TEXTE À EXAMINER
5. Le 8 septembre 2005, le président du Conseil des anciens, George P. Ermineskin, a écrit au chef Minde au sujet de l’enquête.
6. Le 19 septembre 2005, le président du Conseil des anciens a écrit au Conseil tribal/à l’Administrateur pour l’informer que le Conseil des anciens lui demandait instamment de mettre en application la suspension du chef Minde.
7. Le 22 septembre 2005, les anciens ont semble‑t‑il convoqué une assemblée générale des membres de la Nation, à laquelle ont assisté 103 des 3 500 membres. La résolution suivante a alors été adoptée (dossier de réplique du demandeur, page 103) :
[traduction]
Il est résolu que nous, les membres de la Tribu d’Ermineskin, par les présentes, enjoignons au Conseil des anciens de la Tribu d’Ermineskin – que nous appuyons et à qui nous accordons pleins pouvoirs à cette fin – de mettre en application la suspension du chef George L. Minde pour une période maximale de quatorze (14) jours, pendant laquelle il devra comparaître à une audience devant le Conseil des anciens, faute de quoi il sera automatiquement destitué de son poste de chef de la Tribu d’Ermineskin, en plus de ne pouvoir se porter candidat ou occuper un poste de dirigeant ou à caractère financier pendant dix ans dans le cadre du Système tribal d’Ermineskin.

[Données enregistrées]
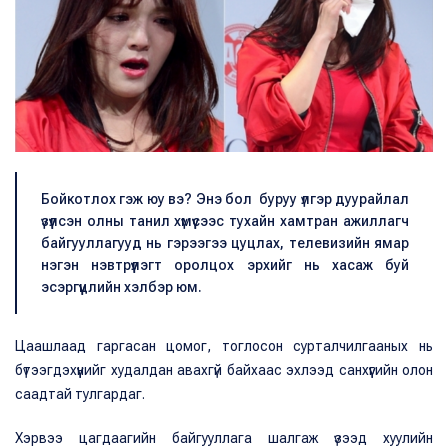
Бойкотлох гэж юу вэ? Энэ бол буруу үлгэр дуурайлал
үзүүлсэн олны танил хүмүүсээс тухайн хамтран ажиллагч
байгууллагууд нь гэрээгээ цуцлах, телевизийн ямар
нэгэн нэвтрүүлэгт оролцох эрхийг нь хасаж буй
эсэргүүцлийн хэлбэр юм.
Цаашлаад гаргасан цомог, тоглосон сурталчилгааных нь
бүтээгдэхүүнийг худалдан авахгүй байхаас эхлээд санхүүгийн олон
саадтай тулгардаг.
Хэрвээ цагдаагийн байгууллага шалгаж үзээд хуулийн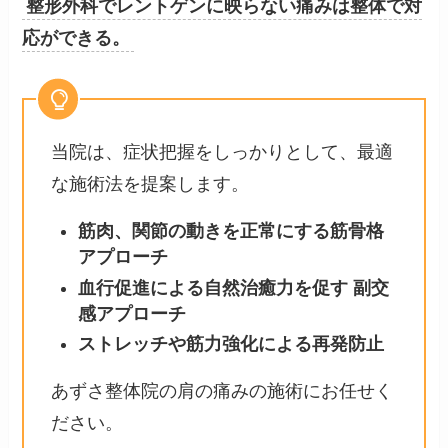
整形外科でレントゲンに映らない痛みは整体で対
応ができる。
当院は、症状把握をしっかりとして、最適
な施術法を提案します。
筋肉、関節の動きを正常にする筋骨格
アプローチ
血行促進による自然治癒力を促す 副交
感アプローチ
ストレッチや筋力強化による再発防止
あずさ整体院の肩の痛みの施術にお任せく
ださい。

EXERCICES À FAIRE
(A) Relevez toutes les dates que donne le texte sur la suspension du chef Minde.
(B) D'après le texte sur la suspension du chef Minde, dans quel but le président du Conseil des anciens a-t-il écrit le 19 septembre 2005 au Conseil tribal/à l'Administrateur ?
(C) Poursuivez le texte sur la suspension du chef Minde à partir de sa dernière phrase.
Ce matériel n'a aucun lien avec le texte.

RÉPONSES RÉDIGÉES
(A) Le 8 septembre 2005, le 19 septembre 2005 et le 22 septembre 2005.

(B) Il a écrit pour informer le Conseil tribal/l'Administrateur que le Conseil des anciens lui demandait instamment de mettre en application la suspension du chef Minde.

(C)
8. Le 22 septembre 2005, le président du Conseil des anciens a écrit au chef Minde au sujet de sa suspension ainsi que de la motion adoptée le même jour. La lettre comportait un avis d’audition et informait le chef Minde que, s’il ne comparaissait pas devant les membres enquêteurs d’ici le 31 octobre 2005 au plus tard, il serait destitué à cette date de son poste de chef.
9. Dans le dossier des défendeurs sont reproduites (pages 28 et 29) des lettres du président du Conseil des anciens, George P. Ermineskin, datées des 5 et 12 octobre 2005 et traitant de la convocation d’une réunion du Conseil tribal d’Ermineskin et de [traduction] « l’adoption/la mise en application de la décision du Conseil des anciens concernant le chef Minde et Bob Small [relativement à leurs violations délibérées…] ».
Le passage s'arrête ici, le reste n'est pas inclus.